Both methods start the same way by multiplying top and bottom by $1+\cos x$.
$$\int\frac{x(1+\cos x) \, dx}{\sin^2x \, dx}=\int x(\csc^2x+\csc x\cot x) \, dx$$
My method was to use integration by parts here.

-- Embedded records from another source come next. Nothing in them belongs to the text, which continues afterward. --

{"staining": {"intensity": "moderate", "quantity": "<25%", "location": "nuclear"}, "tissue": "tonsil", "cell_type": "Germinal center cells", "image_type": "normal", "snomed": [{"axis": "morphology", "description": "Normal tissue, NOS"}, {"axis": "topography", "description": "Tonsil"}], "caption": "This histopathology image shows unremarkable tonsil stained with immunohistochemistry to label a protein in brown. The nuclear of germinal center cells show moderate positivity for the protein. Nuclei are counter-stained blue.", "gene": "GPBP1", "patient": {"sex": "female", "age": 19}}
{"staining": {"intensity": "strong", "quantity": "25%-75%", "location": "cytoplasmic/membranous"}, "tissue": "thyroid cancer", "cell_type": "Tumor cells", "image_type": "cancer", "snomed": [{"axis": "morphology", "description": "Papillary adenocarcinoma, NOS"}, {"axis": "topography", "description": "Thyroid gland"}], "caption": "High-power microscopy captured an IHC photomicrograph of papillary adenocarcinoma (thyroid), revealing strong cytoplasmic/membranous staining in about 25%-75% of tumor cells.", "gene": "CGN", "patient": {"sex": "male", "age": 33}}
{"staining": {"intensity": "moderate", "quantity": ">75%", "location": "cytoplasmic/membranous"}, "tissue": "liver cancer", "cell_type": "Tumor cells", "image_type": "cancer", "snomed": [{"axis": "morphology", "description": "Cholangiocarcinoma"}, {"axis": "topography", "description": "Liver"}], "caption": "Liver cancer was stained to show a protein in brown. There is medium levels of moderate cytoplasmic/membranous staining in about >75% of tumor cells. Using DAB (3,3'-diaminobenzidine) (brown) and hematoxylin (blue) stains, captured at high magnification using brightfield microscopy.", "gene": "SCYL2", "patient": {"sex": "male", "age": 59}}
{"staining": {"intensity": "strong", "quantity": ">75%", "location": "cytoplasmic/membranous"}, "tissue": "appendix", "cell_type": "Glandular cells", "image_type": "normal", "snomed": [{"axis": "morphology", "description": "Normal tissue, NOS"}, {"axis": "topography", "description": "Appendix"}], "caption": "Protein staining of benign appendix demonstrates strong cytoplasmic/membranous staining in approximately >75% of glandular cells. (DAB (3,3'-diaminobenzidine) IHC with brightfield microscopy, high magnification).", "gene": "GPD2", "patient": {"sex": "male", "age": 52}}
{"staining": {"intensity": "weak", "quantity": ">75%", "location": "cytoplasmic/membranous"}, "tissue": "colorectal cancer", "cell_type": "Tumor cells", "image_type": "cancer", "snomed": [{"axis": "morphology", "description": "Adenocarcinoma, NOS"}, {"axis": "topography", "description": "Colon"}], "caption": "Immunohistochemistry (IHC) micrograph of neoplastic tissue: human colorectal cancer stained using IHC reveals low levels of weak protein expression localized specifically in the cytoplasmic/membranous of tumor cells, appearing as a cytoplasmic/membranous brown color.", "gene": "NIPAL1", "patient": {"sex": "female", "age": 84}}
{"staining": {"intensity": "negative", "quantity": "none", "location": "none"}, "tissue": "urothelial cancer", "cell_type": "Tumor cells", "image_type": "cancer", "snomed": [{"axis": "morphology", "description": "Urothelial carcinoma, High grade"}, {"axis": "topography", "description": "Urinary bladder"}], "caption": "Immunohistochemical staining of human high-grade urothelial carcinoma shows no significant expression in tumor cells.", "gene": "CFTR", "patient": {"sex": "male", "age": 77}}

$$u=x,\quad du=dx$$ $$dv=(\csc^2x+\csc x\cot x) \, dx,\quad v=-\cot x -\csc x$$ $$\int x(\csc^2x+\csc x\cot x) \, dx=-x\cot x-x\csc x+\int(\cot x +\csc x) \, dx=$$ $$-x\cot x-x\csc x-\int\frac{-\cos x}{\sin x} \, dx-\int\frac{-\cot x\csc x-\csc^2x}{\cot x+\csc x} \, dx=$$ $$-x\cot x-x\csc x-\ln(\sin x)-\ln(\cot x+\csc x)+C=$$ $$-x\cot x-x\csc x+\ln(\csc x)+\ln\frac1{\cot x+\csc x}+C=$$ $$-x\cot x-x\csc x+\ln(\csc x)+\ln\frac{\csc x-\cot x}{\csc^2x-\cot^2x}+C=$$ $$-x\cot x-x\csc x+\ln(\csc^2x-\csc x\cot x)+C$$
Hopefully, the next method will be shorter. He also did integration by parts with the same substitutions, but used the reciprocal of a tangent half-angle formula to obtain
$$v=-\csc x-\cot x=-\cot\frac x2$$
making the result of his integration by parts
$$-x\cot\frac x2+\int\cot\frac x2=-x\cot\frac x2-2\int\frac{-\frac12\cos\frac x2}{\sin\frac x2}=$$
$$-x\cot\frac x2-2\ln\left(\sin\frac x2\right)$$
Given the identity he used, the first part seems to agree, but I can't seem to show that
$$-2\ln\left(\sin\frac x2\right)=\ln(\csc^2x-\csc x\cot x)+C$$
I tried the following
$$-2\ln\left(\sin\frac x2\right)=\ln\left(\frac1{\sin^2\frac x2}\right)=\ln\left(\frac2{1-\cos x}\right)=\ln\left(\frac{2+2\cos x}{\sin^2x}\right)=\ln(2\csc^2x+2\csc x\cot x)$$
which does not agree. So where is the mistake?